→ Saved entries:
——
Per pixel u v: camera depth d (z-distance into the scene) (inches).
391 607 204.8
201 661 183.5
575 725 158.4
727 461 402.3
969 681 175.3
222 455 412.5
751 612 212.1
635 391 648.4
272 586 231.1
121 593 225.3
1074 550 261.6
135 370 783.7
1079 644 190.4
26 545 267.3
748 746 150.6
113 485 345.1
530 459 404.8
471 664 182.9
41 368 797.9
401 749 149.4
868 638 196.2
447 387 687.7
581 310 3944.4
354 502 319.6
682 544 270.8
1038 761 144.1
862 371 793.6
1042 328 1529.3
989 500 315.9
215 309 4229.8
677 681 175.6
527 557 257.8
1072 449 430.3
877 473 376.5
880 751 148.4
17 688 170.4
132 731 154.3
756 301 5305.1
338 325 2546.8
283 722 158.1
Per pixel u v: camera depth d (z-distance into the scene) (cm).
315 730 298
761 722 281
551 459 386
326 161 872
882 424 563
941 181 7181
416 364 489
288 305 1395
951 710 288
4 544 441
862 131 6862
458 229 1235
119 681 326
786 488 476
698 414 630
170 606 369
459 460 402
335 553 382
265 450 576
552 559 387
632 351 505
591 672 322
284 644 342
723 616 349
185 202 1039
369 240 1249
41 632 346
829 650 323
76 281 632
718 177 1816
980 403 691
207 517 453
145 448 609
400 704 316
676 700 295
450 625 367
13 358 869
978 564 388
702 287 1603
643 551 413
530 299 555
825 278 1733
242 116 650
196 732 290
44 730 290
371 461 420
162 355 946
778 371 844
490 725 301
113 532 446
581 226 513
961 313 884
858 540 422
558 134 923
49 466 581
——
Each line above that includes "distance" should be shown.

→ Output for this task:
Per pixel u v: camera depth d (z-distance into the scene) (inches).
Per pixel u v: camera depth d (z-distance into the scene) (cm).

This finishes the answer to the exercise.